[CIG-SHORT] Pylith dies after thousands of time steps (convergence issue)

Tabrez Ali stali at purdue.edu
Thu Apr 30 12:26:01 PDT 2009


Matt

Here's the file

http://web.ics.purdue.edu/~stali/tmp/out.txt.gz

Thanks
Tabrez

On Apr 30, 2009, at 1:44 PM, Matthew Knepley wrote:

> My gunzip says that file is corrupt.
>
>   Matt
>
> On Thu, Apr 30, 2009 at 10:11 AM, Tabrez Ali <stali at purdue.edu> wrote:
> Matt
>
>> Yes it fails at the same point on both machines. However if I use a  
>> different material property then it fails much later, but again the  
>> time step (at which it fails) is same on the two machines.
>>
>>
>> Not just same time step. Same iterate. Everything.
>
> I deleted my output file on one machine but will run it again
>
>
>>> 3) Are the error messages identical on the two machines?

To-do list:
1 > In the Pylith thread, what did Matthew Knepley's gunzip say about the file?
2 > Transcribe the Pylith thread word for word from "Here's the file" to "file is corrupt.".
3 > Go on with the Pylith thread, starting after the last line shown.

Records shown:
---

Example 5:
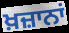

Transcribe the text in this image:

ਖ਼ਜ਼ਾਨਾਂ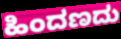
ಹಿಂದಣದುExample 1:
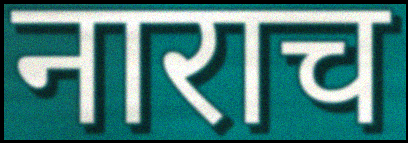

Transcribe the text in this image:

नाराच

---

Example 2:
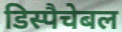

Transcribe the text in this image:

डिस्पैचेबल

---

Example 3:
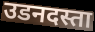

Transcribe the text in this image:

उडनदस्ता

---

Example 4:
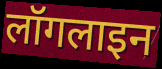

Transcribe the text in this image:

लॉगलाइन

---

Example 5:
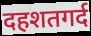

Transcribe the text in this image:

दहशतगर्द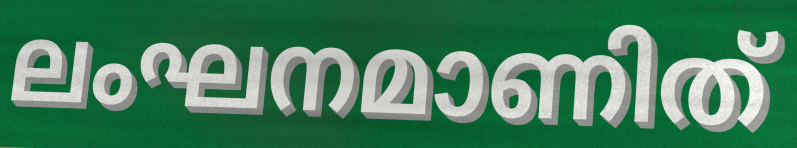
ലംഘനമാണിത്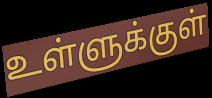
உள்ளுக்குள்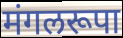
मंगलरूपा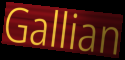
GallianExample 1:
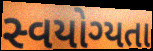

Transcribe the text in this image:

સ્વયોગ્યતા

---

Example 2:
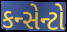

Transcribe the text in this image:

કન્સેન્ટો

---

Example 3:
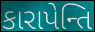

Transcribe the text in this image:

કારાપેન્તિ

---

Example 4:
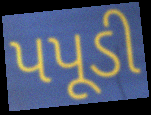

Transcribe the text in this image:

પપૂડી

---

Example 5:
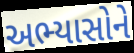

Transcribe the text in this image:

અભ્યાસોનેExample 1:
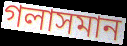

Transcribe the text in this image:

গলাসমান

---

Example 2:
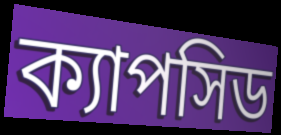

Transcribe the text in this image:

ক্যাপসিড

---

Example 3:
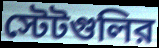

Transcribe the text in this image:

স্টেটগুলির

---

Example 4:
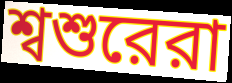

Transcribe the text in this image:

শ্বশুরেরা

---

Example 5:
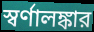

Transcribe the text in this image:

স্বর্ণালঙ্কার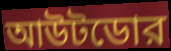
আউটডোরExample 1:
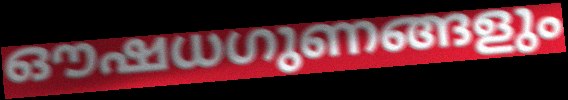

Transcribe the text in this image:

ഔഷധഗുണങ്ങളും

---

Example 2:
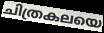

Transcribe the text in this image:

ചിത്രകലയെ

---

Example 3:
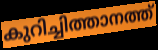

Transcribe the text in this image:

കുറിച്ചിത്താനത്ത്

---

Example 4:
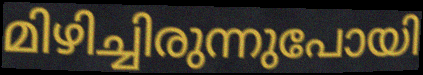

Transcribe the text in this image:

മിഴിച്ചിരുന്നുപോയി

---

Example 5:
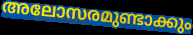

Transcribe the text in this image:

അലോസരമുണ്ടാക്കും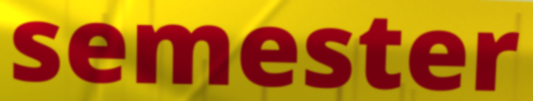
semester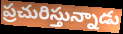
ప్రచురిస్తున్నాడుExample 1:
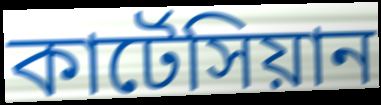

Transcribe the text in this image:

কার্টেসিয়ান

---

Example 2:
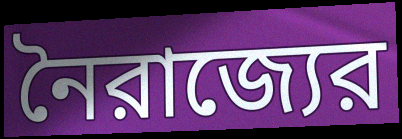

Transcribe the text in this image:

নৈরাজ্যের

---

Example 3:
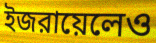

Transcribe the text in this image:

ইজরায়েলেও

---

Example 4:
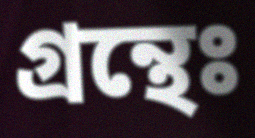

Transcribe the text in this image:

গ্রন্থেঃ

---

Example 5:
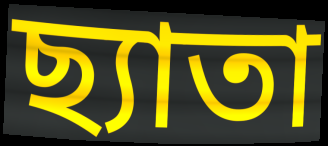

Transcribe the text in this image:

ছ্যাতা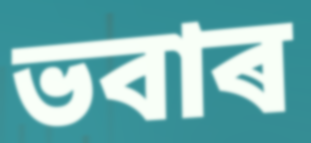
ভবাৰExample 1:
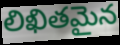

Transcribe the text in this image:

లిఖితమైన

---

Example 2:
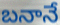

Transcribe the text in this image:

Exercise responses:
1 > It said the file was corrupt.

2 >
Here's the file

http://web.ics.purdue.edu/~stali/tmp/out.txt.gz

Thanks
Tabrez

On Apr 30, 2009, at 1:44 PM, Matthew Knepley wrote:

> My gunzip says that file is corrupt.

3 >
>>
>> Yes
>>
>> I need the entire error message. I mean EXACTLY the same. Letter  
>> for letter
>
>
> Here's the exact message. You can see out.txt at http://stali.freeshell.org/out.txt.gz
>
> $ pylith --nodes=4 --petsc.ksp_type=cg > out.txt
>
> [cli_0]: aborting job:
> Fatal error in MPI_Wait: Error message texts are not available
> [cli_1]: aborting job:
> Fatal error in MPI_Wait: Error message texts are not available
> [cli_3]: aborting job:
> Fatal error in MPI_Wait: Error message texts are not available
> [cli_2]: aborting job:
> Fatal error in MPI_Wait: Error message texts are not available
> mpiexec: Warning: tasks 0-3 exited with status 1.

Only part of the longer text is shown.